The Intel Pentium Pro and Pentium II CPUs have hardware support for counting any two of several dozen low-level hardware events. For example, I-cache misses can be precisely measured with the counters. By default, the counters cannot be read or programmed from user mode. If the PCE bit in control register 4 is set, then the counters can be read from user mode, but they still must be set from kernel mode. The pmc device driver module sets this PCE bit at module load time to allow subsequent user mode programs to read the values of the counters with the rdpmc instruction.
Note that the Pentium and Pentium with MMX CPUs are very different under the hood from the Pentium Pro and Pentium II CPUs. The Pentium and Pentium with MMX cpus have different performance counters which are accessed in different ways. The pmc device driver does not support the Pentium nor the Pentium with MMX. It looks easy enough to add this support, but I don't have one of these CPUs to test on. Let me know if you'd like to donate appropriate code, or use of such a CPU to develop such code on. 486 and previous are right out.

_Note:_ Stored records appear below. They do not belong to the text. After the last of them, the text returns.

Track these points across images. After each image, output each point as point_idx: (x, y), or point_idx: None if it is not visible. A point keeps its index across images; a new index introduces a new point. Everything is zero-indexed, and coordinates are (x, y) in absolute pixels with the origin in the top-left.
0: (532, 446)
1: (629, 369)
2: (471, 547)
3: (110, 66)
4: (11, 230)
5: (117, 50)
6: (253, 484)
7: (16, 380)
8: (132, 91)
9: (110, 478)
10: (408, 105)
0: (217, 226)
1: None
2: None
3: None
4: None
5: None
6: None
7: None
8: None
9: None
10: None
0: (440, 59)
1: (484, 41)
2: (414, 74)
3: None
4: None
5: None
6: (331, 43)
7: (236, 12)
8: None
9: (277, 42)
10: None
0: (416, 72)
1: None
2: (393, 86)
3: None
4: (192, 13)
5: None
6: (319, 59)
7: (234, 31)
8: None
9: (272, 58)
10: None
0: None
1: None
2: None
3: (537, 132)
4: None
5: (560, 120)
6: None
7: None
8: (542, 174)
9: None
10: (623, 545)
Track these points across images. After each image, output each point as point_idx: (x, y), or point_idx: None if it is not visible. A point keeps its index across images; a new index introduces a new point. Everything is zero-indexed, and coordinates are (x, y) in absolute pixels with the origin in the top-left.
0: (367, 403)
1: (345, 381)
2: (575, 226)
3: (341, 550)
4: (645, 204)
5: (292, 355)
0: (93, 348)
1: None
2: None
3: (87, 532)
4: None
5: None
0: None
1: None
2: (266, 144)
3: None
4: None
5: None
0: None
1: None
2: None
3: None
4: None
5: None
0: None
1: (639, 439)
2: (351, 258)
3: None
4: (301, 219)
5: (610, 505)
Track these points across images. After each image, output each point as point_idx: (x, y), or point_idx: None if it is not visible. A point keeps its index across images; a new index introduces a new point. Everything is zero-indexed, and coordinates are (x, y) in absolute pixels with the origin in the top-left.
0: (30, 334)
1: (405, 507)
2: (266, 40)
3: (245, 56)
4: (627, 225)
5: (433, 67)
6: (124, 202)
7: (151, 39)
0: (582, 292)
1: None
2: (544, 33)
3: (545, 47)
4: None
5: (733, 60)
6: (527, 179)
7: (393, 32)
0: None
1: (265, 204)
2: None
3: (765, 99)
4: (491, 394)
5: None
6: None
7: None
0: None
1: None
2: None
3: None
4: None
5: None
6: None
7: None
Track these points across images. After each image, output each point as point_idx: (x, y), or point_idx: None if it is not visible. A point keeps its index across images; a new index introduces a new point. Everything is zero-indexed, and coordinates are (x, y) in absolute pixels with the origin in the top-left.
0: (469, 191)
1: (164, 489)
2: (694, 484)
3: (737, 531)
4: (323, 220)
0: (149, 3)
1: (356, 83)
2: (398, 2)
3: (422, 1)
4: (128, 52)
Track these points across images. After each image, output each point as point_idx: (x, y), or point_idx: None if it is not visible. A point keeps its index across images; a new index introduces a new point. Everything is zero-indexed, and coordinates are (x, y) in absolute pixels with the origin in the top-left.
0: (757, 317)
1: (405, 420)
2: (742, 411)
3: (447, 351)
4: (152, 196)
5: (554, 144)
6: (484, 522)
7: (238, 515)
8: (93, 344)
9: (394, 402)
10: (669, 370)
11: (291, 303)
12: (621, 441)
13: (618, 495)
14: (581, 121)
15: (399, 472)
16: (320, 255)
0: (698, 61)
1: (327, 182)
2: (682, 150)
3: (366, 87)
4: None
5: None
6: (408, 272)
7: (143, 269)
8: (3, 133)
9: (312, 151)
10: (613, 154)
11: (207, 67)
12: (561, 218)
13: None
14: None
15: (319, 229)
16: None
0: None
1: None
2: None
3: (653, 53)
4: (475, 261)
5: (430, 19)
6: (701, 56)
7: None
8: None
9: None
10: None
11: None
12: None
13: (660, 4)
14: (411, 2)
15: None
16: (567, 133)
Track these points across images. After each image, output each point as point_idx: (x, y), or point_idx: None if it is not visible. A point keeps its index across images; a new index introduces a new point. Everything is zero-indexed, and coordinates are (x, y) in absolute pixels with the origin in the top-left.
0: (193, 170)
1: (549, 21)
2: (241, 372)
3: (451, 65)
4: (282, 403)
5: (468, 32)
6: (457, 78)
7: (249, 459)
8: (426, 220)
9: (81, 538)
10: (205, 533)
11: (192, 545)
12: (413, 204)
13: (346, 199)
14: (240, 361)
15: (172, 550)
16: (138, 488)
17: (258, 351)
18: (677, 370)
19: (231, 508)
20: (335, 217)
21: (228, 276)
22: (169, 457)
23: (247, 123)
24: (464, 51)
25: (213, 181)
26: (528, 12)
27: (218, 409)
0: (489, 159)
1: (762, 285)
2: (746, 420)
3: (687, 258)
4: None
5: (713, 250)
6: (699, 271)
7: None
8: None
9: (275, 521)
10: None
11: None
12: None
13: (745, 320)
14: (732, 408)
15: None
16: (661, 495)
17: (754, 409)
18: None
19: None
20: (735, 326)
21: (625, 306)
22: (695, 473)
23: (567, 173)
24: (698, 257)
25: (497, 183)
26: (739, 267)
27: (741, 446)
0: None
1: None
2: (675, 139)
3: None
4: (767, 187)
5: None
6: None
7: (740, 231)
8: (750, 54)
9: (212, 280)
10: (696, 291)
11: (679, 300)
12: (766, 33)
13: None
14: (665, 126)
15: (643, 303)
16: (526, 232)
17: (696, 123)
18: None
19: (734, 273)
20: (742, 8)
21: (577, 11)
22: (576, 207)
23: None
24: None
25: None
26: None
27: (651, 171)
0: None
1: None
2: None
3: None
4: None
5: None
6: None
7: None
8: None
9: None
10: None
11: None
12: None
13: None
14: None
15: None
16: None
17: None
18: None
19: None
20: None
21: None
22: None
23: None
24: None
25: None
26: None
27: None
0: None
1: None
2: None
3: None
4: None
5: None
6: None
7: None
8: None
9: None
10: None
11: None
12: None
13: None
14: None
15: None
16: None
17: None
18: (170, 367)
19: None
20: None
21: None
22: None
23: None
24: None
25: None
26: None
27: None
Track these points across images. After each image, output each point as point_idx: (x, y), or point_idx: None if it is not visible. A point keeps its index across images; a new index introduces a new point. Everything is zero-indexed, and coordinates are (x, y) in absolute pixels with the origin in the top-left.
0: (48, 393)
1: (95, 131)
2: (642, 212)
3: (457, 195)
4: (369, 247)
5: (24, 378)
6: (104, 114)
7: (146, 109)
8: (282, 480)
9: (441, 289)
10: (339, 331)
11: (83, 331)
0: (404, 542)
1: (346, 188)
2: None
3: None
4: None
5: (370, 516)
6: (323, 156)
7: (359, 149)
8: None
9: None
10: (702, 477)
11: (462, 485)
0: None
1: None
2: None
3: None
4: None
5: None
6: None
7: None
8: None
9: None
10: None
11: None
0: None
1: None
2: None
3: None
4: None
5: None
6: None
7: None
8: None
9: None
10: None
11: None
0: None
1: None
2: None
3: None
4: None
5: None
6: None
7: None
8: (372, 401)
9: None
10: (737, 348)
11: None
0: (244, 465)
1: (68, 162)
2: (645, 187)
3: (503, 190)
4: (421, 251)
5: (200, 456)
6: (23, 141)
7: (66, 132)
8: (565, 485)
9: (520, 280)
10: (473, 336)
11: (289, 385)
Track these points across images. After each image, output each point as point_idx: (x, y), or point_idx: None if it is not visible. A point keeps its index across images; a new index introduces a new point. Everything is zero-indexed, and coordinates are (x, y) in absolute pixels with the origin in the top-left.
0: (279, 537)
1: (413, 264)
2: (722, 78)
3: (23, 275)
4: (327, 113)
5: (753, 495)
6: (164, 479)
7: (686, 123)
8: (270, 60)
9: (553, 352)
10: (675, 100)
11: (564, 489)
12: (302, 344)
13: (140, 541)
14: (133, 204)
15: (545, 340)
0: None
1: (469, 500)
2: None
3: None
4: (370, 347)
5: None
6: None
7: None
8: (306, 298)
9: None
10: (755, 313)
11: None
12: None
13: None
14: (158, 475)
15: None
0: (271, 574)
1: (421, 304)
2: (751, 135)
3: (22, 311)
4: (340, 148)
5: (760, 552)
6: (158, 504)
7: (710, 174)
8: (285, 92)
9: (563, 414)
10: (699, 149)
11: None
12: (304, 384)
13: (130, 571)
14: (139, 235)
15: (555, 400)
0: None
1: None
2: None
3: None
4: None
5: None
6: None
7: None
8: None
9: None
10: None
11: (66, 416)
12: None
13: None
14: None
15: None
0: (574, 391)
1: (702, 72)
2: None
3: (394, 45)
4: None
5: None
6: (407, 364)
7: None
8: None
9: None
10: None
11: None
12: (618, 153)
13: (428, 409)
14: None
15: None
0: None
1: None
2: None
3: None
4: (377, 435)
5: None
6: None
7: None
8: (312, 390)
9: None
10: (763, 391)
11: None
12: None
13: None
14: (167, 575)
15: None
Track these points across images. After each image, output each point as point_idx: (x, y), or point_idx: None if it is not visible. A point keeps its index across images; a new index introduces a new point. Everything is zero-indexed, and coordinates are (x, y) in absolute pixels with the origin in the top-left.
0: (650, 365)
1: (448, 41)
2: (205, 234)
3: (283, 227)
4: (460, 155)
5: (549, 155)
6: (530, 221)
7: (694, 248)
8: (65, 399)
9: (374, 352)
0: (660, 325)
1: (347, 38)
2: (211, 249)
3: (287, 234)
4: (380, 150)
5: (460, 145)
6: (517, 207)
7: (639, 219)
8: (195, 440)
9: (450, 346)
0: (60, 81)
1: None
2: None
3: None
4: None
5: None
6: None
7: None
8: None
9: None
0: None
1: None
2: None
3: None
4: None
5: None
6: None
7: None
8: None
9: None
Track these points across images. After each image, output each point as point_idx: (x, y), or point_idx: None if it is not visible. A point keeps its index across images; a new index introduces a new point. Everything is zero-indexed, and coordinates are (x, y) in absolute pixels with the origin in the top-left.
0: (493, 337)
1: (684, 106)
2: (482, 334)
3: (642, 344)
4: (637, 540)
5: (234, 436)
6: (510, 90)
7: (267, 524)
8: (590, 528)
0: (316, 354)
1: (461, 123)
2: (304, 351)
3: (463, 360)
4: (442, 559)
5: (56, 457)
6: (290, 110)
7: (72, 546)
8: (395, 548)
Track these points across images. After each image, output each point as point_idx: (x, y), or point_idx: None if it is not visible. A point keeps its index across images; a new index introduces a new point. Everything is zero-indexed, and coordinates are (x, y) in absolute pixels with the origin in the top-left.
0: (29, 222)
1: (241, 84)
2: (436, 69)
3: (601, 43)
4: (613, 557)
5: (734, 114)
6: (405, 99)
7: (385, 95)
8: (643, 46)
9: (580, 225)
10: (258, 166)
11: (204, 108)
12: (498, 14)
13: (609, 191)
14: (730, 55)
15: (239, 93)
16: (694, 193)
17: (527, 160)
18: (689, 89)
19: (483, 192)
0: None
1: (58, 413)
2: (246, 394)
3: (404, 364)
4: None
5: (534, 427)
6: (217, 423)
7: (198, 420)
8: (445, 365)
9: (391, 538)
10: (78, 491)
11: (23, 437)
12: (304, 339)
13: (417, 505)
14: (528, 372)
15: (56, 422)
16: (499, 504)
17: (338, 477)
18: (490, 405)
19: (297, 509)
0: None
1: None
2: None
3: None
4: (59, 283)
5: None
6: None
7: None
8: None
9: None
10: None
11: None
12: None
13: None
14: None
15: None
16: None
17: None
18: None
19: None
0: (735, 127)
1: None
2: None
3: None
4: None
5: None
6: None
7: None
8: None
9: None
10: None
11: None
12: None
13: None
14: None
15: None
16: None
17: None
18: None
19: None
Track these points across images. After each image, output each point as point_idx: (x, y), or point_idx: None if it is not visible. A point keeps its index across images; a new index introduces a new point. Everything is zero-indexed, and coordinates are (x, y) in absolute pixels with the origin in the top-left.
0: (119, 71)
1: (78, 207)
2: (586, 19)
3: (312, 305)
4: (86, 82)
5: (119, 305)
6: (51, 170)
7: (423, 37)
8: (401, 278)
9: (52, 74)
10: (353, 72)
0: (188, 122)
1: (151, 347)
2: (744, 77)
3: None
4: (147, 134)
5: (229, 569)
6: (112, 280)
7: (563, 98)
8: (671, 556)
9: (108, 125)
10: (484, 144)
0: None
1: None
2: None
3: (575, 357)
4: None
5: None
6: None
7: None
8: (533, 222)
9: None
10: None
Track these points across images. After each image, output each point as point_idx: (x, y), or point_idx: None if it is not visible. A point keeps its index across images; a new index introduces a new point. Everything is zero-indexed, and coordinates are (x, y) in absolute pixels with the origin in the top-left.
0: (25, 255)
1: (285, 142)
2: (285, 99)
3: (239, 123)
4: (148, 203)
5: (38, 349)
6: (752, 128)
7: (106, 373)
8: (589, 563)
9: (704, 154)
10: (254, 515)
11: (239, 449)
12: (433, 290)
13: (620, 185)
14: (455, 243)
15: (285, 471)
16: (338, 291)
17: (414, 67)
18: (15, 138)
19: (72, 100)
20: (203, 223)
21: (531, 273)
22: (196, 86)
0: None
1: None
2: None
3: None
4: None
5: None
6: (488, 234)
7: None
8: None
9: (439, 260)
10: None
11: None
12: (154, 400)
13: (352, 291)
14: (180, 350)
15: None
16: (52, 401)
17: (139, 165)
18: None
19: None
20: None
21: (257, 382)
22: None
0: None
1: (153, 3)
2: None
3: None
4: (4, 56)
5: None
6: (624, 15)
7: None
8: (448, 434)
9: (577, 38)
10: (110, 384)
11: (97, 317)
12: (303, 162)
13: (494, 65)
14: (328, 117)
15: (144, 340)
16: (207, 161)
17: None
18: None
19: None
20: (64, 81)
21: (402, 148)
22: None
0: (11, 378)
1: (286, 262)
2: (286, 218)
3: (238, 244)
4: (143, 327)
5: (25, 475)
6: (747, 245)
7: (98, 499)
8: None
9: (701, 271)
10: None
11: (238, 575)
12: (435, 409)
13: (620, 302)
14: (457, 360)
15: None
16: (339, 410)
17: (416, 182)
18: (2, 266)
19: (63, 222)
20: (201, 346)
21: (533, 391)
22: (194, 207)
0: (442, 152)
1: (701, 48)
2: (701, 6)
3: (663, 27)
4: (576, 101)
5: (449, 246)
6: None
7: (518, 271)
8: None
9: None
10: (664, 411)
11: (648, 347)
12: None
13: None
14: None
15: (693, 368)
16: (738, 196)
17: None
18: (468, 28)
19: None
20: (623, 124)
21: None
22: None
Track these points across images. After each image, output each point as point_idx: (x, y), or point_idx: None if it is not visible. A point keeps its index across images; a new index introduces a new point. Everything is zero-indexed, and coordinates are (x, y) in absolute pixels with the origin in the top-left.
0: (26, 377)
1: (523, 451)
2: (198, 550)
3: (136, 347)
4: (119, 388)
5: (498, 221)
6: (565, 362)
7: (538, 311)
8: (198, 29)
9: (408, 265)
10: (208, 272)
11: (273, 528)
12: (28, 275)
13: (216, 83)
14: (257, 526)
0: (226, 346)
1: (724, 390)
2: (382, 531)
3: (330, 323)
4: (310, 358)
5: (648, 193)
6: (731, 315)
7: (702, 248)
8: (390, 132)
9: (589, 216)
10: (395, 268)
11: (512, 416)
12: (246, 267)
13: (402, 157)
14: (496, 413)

The pmc driver provides ioctls to program each of the two counters to count any of the available events.
Also in this distribution is the pmcTime program, which provides an easy way to measure these events from the command line.
The Intel Architecture Developer's Manual, volume 3, availabile from Intel describes the counters in more detail.
I doubt that this code will run on these processors. If you try though, please let me know.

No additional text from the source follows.